Document Type

Honors Project - Open Access

Comments

I offer my sincerest gratitude to my advisor, Prof. Elizabeth Shoop for her tireless editing and advising throughout this project. Without her exemplary guidance, monitoring, and constant encouragement, this thesis would not have been possible. I would also like to thank Prof. Dick Brown from St.Olaf College for his advice on ways to frame this thesis in a broader context. My grateful thanks are also extended to Prof. Susan Fox for her advice on technical details and assistance in keeping my progress on schedule.

I also take this opportunity to thank Ken (Zixiao) Wang for his assistant during the development of the Eight Puzzle Solver program.
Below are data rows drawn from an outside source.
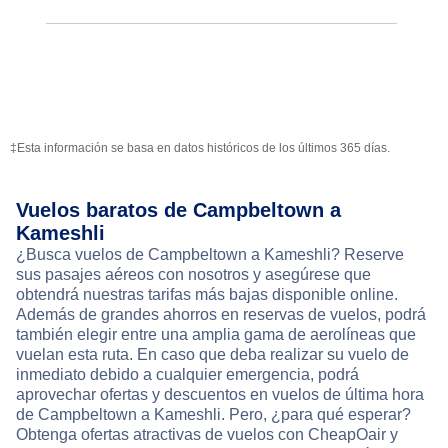
‡Esta información se basa en datos históricos de los últimos 365 días.
Vuelos baratos de Campbeltown a
Kameshli
¿Busca vuelos de Campbeltown a Kameshli? Reserve
sus pasajes aéreos con nosotros y asegúrese que
obtendrá nuestras tarifas más bajas disponible online.
Además de grandes ahorros en reservas de vuelos, podrá
también elegir entre una amplia gama de aerolíneas que
vuelan esta ruta. En caso que deba realizar su vuelo de
inmediato debido a cualquier emergencia, podrá
aprovechar ofertas y descuentos en vuelos de última hora
de Campbeltown a Kameshli. Pero, ¿para qué esperar?
Obtenga ofertas atractivas de vuelos con CheapOair y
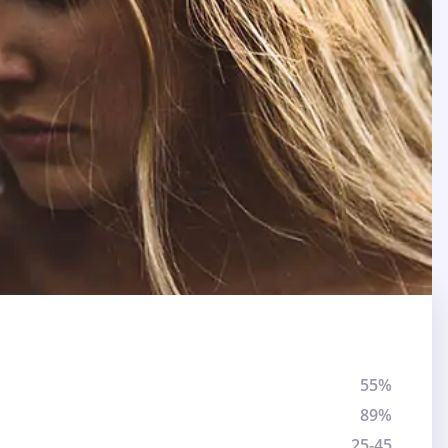
55%
89%
25-45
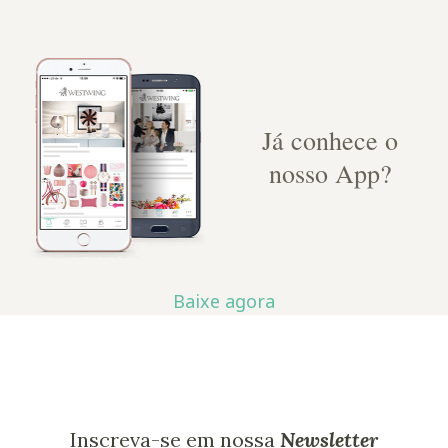
Já conhece o
nosso App?
Baixe agora
Inscreva-se em nossa
Newsletter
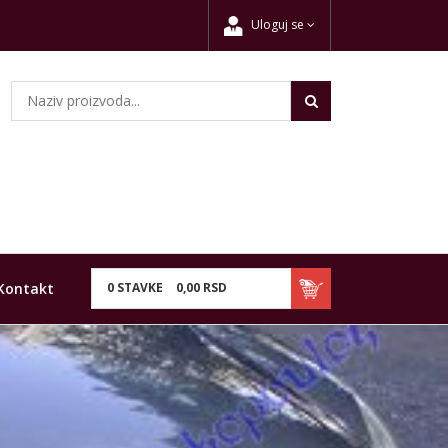
Uloguj se
Kontakt
0
STAVKE
0,
00
RSD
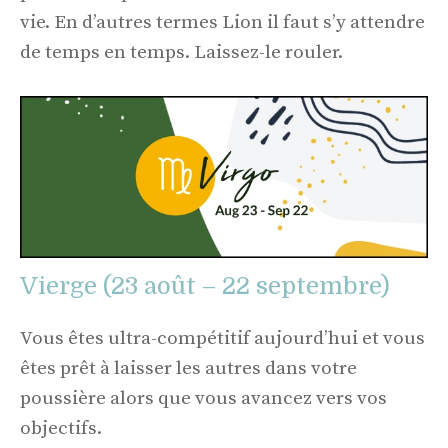
vie. En d’autres termes Lion il faut s’y attendre
de temps en temps. Laissez-le rouler.
Vierge (23 août – 22 septembre)
Vous êtes ultra-compétitif aujourd’hui et vous
êtes prêt à laisser les autres dans votre
poussière alors que vous avancez vers vos
objectifs.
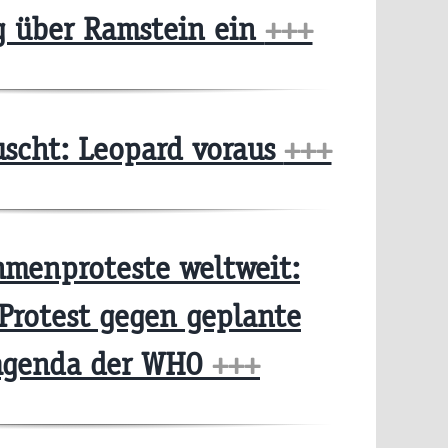
 über Ramstein ein
+++
uscht: Leopard voraus
+++
enproteste weltweit:
 Protest gegen geplante
sagenda der WHO
+++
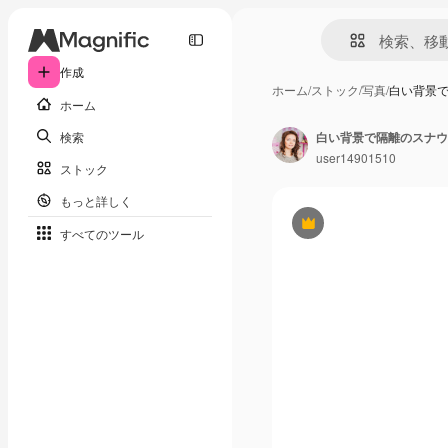
作成
ホーム
/
ストック
/
写真
/
白い背景
ホーム
検索
白い背景で隔離のスナウ
user14901510
ストック
もっと詳しく
Premium
すべてのツール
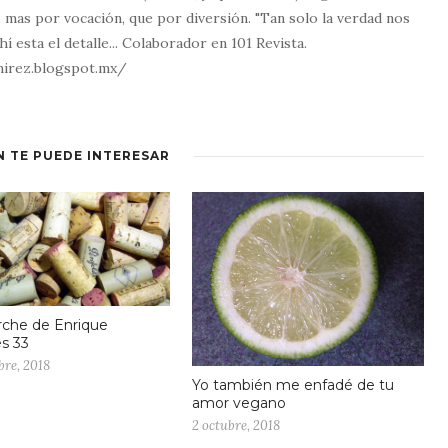
, mas por vocación, que por diversión. "Tan solo la verdad nos
Ahí esta el detalle... Colaborador en 101 Revista.
mirez.blogspot.mx/
N TE PUEDE INTERESAR
rche de Enrique
s 33
bre, 2018
Yo también me enfadé de tu
amor vegano
2 octubre, 2018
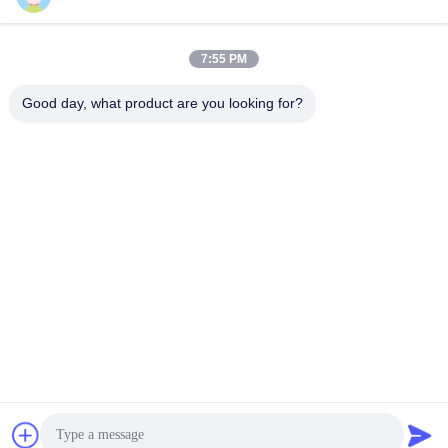
7:55 PM
Good day, what product are you looking for?
Flo-Instruments Co., Ltd
sales@flo-instruments.com
86-0755-28285391
étage 15, bâtiment F, centre international de Bantian, n°5
rue Huancheng Sud, rue Bantian, district de Longgang,
Shenzhen, 518129, Chine
Bonne qualité de la Chine Bride-sur le débitmètre
ultrasonique Fournisseur. © de Copyright 2022-2026 flo-
instruments.com . Tous droits réservés.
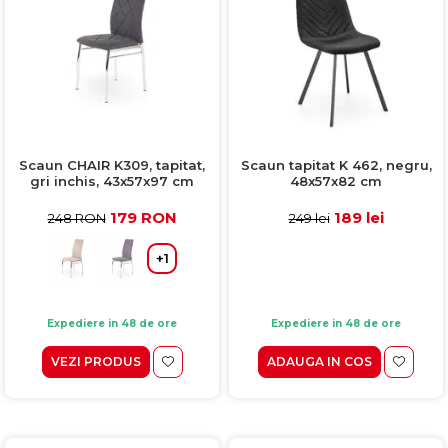
Scaun CHAIR K309, tapitat,
Scaun tapitat K 462, negru,
gri inchis, 43x57x97 cm
48x57x82 cm
179 RON
189 lei
248 RON
249 lei
+1
Expediere in 48 de ore
Expediere in 48 de ore
VEZI PRODUS
ADAUGA IN COS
Finally, I want to thank the CSInParallel program (CSinParallel.org) for offering me the chance to participate in research on parallel computing during two summers at Macalester College, which laid a firm foundation for this thesis.

Abstract

With the rapid advancement of parallel and distributed computing (PDC), three types of hardware and their corresponding software (hardware-software pairs) are becoming more and more popular: Distributed Memory Systems with the Message Passing Interface (MPI) library, Shared Memory Systems with the OpenMP library and Co-processor Systems with a general purpose parallel computing library. Alongside the development of both hardware and software aspects of PDC, the process of designing parallel programs has also improved significantly over the years. A consequence of this is that researchers have been able to describe many parallel design patterns, which are recurring solutions to well-known problems within a well-defined context. This study connects the parallel design patterns with program performance on hardware-software pairs together by investigating how the former affects the latter. In particular, given a program written for a particular hardware-software pair and that contain certain design patterns, can we decide which patterns are likely to have positive effects on the performance of the program? This paper concludes by offering insight into how parallel design patterns could be used to improve parallel software development environments.